The government will launch a two-month public consultation late this month on the drafting of a bill amending the current Road Traffic Law, with the aim of combating traffic offences more effectively and thereby improving the city’s road safety.

The amendment bill proposes that the penalties for various traffic violations be raised significantly, such as illegal parking, speeding and drink-driving.

A press conference about the public consultation was held Tuesday at the Transport Bureau (DSAT) Building. The consultation will start on June 28 and end on August 26. Four public sessions will be held during the consultation period.

The government proposes that the bill will amend the Road Traffic Law enacted in 2007 and its supplementary by-laws.

Addressing the press conference, DSAT Director Kelvin Lam Hin San said that the current Road Traffic Law has been in force for over 10 years and that some of its rules are unable to tackle the city’s ever-busier traffic conditions nowadays.
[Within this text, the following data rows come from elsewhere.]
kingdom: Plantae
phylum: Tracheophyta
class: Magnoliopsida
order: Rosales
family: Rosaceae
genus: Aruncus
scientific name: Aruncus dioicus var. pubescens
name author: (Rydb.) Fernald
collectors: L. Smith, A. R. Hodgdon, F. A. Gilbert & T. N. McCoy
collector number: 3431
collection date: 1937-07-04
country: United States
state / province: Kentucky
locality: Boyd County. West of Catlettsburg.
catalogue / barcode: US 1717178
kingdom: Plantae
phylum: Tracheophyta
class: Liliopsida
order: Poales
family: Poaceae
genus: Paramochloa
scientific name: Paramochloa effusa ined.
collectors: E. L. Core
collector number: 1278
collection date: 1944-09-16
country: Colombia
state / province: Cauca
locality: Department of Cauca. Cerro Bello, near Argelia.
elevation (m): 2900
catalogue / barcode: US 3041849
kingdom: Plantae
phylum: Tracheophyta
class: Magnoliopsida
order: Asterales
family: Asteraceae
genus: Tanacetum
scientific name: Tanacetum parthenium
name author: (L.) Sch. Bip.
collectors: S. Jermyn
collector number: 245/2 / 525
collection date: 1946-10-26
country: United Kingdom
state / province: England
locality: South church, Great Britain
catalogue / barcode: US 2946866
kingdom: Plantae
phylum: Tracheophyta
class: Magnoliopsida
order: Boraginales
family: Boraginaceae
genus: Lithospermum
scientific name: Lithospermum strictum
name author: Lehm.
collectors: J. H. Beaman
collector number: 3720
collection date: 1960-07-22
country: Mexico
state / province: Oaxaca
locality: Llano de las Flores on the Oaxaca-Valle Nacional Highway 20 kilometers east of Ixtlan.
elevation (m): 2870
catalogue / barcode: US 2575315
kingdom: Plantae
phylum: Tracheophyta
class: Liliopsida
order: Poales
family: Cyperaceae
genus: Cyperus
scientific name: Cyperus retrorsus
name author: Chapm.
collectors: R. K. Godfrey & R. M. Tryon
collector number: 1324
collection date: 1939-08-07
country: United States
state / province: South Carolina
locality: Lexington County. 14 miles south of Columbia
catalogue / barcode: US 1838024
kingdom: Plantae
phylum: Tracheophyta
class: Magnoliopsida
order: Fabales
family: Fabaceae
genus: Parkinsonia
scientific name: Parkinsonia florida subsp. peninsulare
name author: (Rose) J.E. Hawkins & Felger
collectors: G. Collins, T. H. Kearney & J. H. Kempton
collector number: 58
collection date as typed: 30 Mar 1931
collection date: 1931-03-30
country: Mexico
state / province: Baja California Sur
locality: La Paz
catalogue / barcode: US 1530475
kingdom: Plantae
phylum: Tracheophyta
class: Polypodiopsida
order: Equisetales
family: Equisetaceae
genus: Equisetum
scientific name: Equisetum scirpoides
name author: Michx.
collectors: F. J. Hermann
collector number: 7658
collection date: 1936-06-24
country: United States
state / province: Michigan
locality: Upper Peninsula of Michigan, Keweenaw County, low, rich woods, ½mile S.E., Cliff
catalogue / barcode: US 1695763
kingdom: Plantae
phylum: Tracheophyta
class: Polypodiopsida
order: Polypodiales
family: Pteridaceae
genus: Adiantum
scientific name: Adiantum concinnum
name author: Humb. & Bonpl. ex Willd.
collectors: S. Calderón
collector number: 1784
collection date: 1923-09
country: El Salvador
Lam said that the government proposes the extension for the mandatory use of seat belts. According to the current Road Traffic Law, the driver and the front seat passenger must wear seat belts when driving a light vehicle.

He did not elaborate.

According to Lam, the government proposes that those who are driving a heavy vehicle be banned from using mobile phones even when using it with a hands-free device.

According to the current Road Traffic Law, those who are driving any kind of vehicle are banned from using mobile phones, except when they use it with a hands-free device.

Lam said that the government also proposes that drivers be banned from leaving their vehicles idling – they need to switch off their engines when stopped. Lam did not say for how long after stopping their vehicles drivers would need to switch off the engine.

According to Lam, the amendment bill proposes that the penalty for drink-driving be raised to a prison term of up to two years – or a fine of up to 90,000 patacas, from the current prison term of up to one year. The bill proposes that the offender will be banned from driving for up to four years, as opposed to the current ban of three years.

The government proposes that the maximum fine for speeding be raised to 20,000 patacas, from the current maximum fine of 10,000 patacas. The bill also proposes that the offender will be barred from driving for up to two years, as opposed to the current ban of one year, according to Lam.

The amendment bill proposes that the fine for illegal parking be raised to 600 patacas from 300 patacas, Lam said.

Lam said that the government also proposes the introduction of a driving-offence points system, in reference to “neighbouring regions”.

The government proposes that only traffic offences involving road safety be covered by the proposed driving-offence points system, according to Lam.